5 Reasons Yes Should Be in the Hall of Fame
Yes' intricate, thrilling musicianship should have been enough to get the prog forefathers into the Rock and Roll Hall of Fame long ago. But after waiting more than two decades to get in, perhaps the induction committee is looking for an argument that goes beyond possessing one of rock's most distinctive guitarists, a bass-playing pioneer, a keyboardist as inventive as he is flamboyantly dressed and a signature vocalist. We're here to help, with a list of five reasons Yes should be in the Rock and Roll Hall of Fame.
Late co-founding bassist Chris Squire often wondered aloud if Yes' ever-evolving membership had kept them from recognition by the Hall of Fame -- but that didn't derail the candidacy of groups like the Grateful Dead, who brought five separate keyboardists along for induction. Instead, Yes' myriad lineups are more a testament to their sturdy resiliency in the face of changing musical directions (Tony Kaye co-founded the group in their organ-driven early days, then returned on synth during their sleek, 90125 era), member defections (guitarist Trevor Rabin took over when Steve Howe left for Asia) and the inevitable deaths in the family (Billy Sherwood rejoined just before Squire died in 2015).
Unlike so many of their peers, Yes refused to rest on their well-regarded laurels as one of progressive rock's founding bands. They helped set the genre standard on albums like 1971's Fragile and 1972's Close to the Edge, pushed the boundaries of long-form musicmaking to their limits on 1973's Tales of Topographic Oceans, moved confidently into the New Wave era on 1980's Drama and 1983's 90125, dabbled in pop with 1987's Big Generator and 1994's Talk and explored broad orchestral sounds on 2001's Magnification. All the while, they kept the original home fires burning, with notable returns to their classic-era configuration and sound on albums like 1977's Going for the One and the Keys to Ascension projects in 1996-97.

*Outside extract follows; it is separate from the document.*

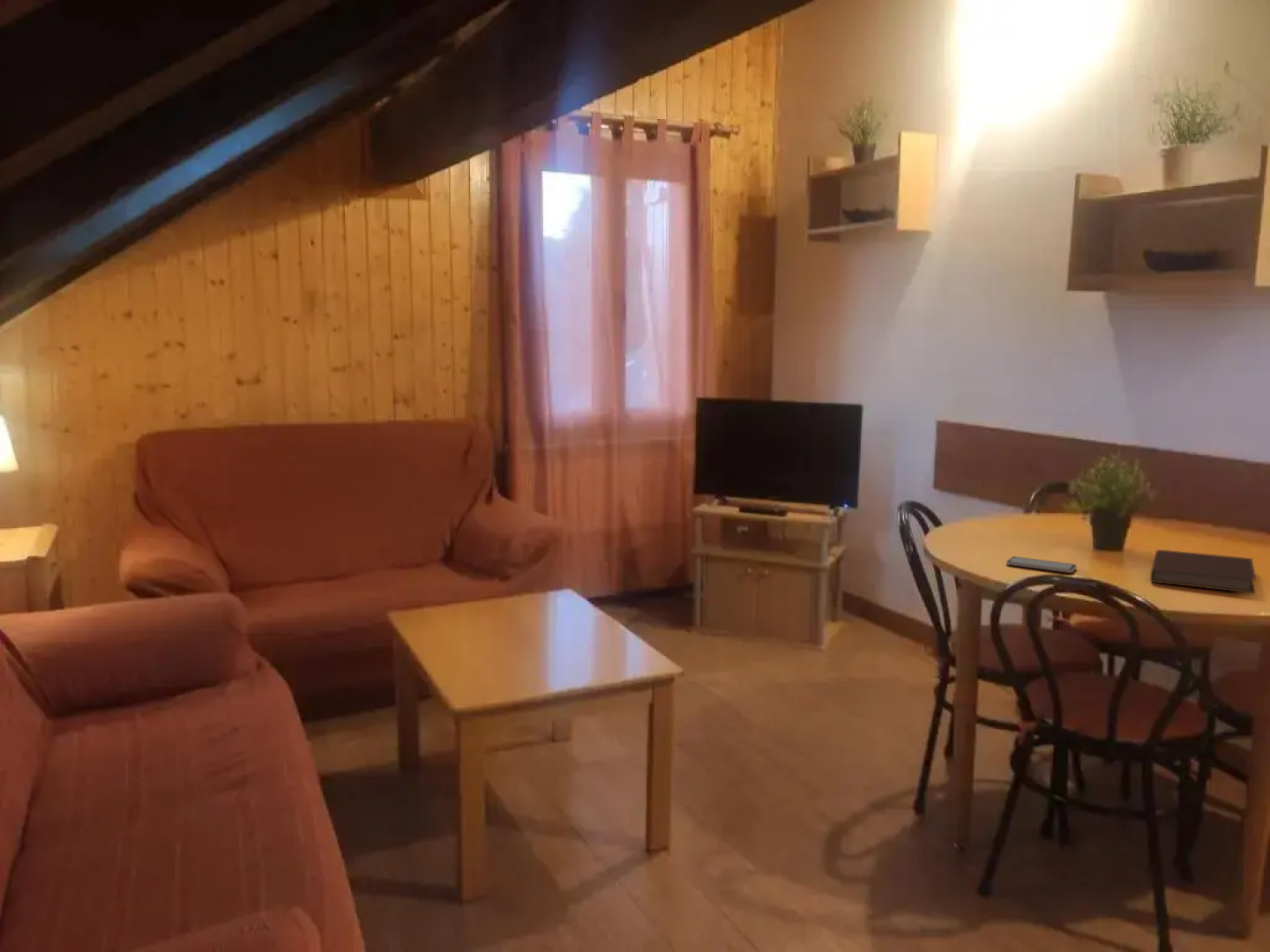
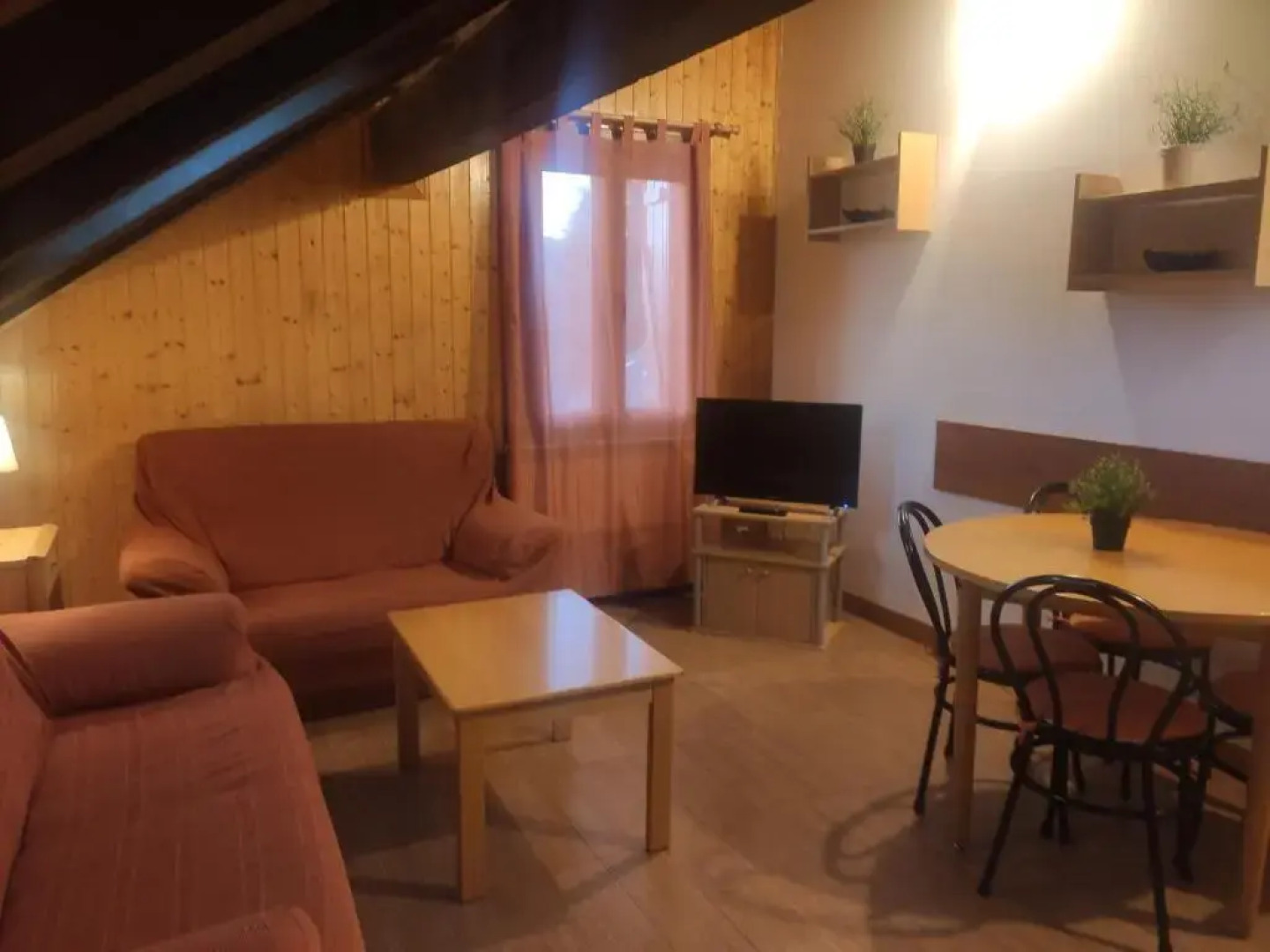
- notebook [1149,549,1257,594]
- smartphone [1005,555,1078,574]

This argument may seem particularly anachronistic in the streaming age, but Yes' long-held association with artist Roger Dean did more than frame their recorded output. It also helped elevate the art of album covers. Dean fashioned entire universes to match the new musical worlds Jon Anderson and company were exploring inside. Beginning with Fragile and continuing past 2014's Heaven & Earth, Dean has crafted more than 20 covers for Yes, becoming inextricably linked to their legend. Along the way, his fantasy-based, otherworldly landscapes have fascinated generations of fans – in both the music and art worlds.
For years, the Rock and Roll Hall of Fame seemed to be actively avoiding progressive rock. In fact, they'd been inducting bands for a decade before Pink Floyd finally got the nod in 1996. Traffic followed in 2004. The tides seemed to finally turn with Genesis' arrival in 2010, followed by Rush in 2013 and Peter Gabriel in 2014. Yes were stubbornly ignored until the same year Rush got in, but have now earned nominations in 2013, 2015 and 2016. The length of their wait has nevertheless stung keyboardist Rick Wakeman. "I'm so disgusted with the way that prog rock and Yes have been treated I'm not sure whether I'd turn up," he told Billboard. "I might be washing my hair that night."
In an era when nobody seems to be able to agree on anything in Washington, Yes' long-simmering Rock and Roll Hall of Fame candidacy has established common ground. A group called Voices of Yes played an instrumental role in the band's first nomination in 2013 – Yes were first eligible back in 1994 – by gathering piles of fan signatures. Voices of Yes was founded by GOP strategist John Brabender, and includes various politicos who have worked either with Democrats like Al Gore and John Kerry or Republicans like George W. Bush and Mitt Romney. Seemingly disparate rockers like Paul Stanley and Geddy Lee have bridged similar divides in speaking out on Yes' behalf.